Effect of Dispersion Conditions on the Thermo-Mechanical Properties of Functionalized Carbon Nanotube-Reinforced Vinyl Ester

S.M. Sabet, H. Mahfuz, J. Hashemi
Florida Atlantic University, US

Keywords: carbon nanotubes, nanocomposite, sonication, dispersion, thermo-mechanical properties

Summary:

To date, controlling the microstructure of carbon nanotube (CNT)-polymer composites remains a challenge due to high tendency of CNTs to aggregate. Proper dispersion of CNTs in the matrix has to be guaranteed to employ CNTs as effective reinforcement. In the current work, the dispersion of 0.25 and 0.5 wt.% carboxylic acid functionalized multi-walled carbon nanotubes (MWCNT-COOH) into a Derakane 8084 vinyl ester (VE) resin has been studied.

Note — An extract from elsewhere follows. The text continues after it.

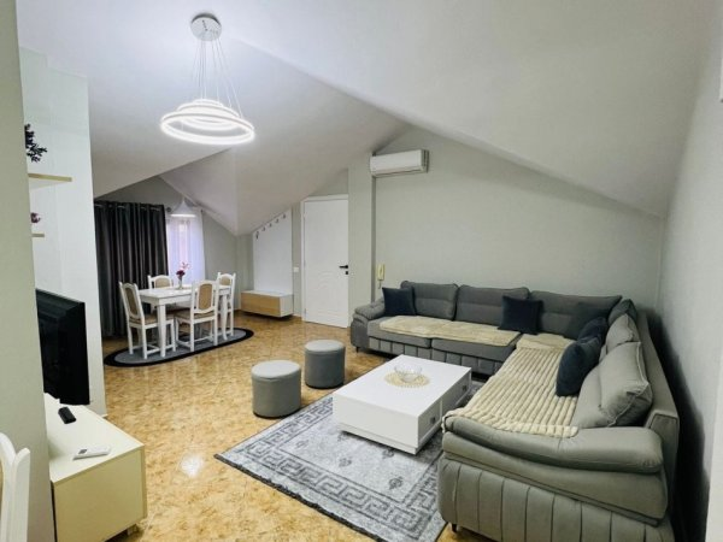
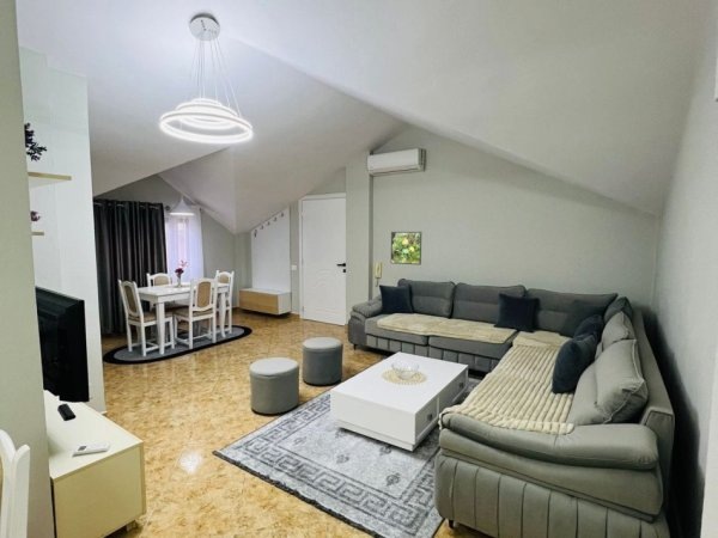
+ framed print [390,231,422,265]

In order to investigate the effect of dispersion conditions, various sonication parameters including mixing time and ultrasonication energy input have been examined during synthesizing process. Differential scanning calorimetry (DSC) results have shown 13°C increase in the glass transition temperature (Tg) of the 0.25 wt.% CNT/VE system when introducing total sonication energy of 60 KJ (Fig. 1a and c). However, a slight shift in Tg can be found in nanocomposites containing 0.5 wt.% CNTs (Fig. 1b and d). Room temperature 3-point flexural tests have been performed on rectangular specimens with different CNT contents and sonication energy levels (Fig. 2). Adding MWCNT-COOH nanoparticles reduces the ductility of VE matrix. It can be seen that the flexural modulus of the nanocomposites is enhanced by 15 and 24% as the sonication energy reaches to 60 KJ (for 0.25 wt.% CNT/VE system) and 15 KJ (for 0.5 wt.% CNT/VE system), respectively. This finding is consistent with the results of DSC (Fig 1c and d). The quality of CNT dispersion in the matrix has been monitored using the scanning electron microscopy (SEM) and nanoindentation mapping technique and correlated to the mechanical behavior of the material. Based on the resulting dispersion conditions, the optimum sonication parameters and nanoparticle loading have been determined.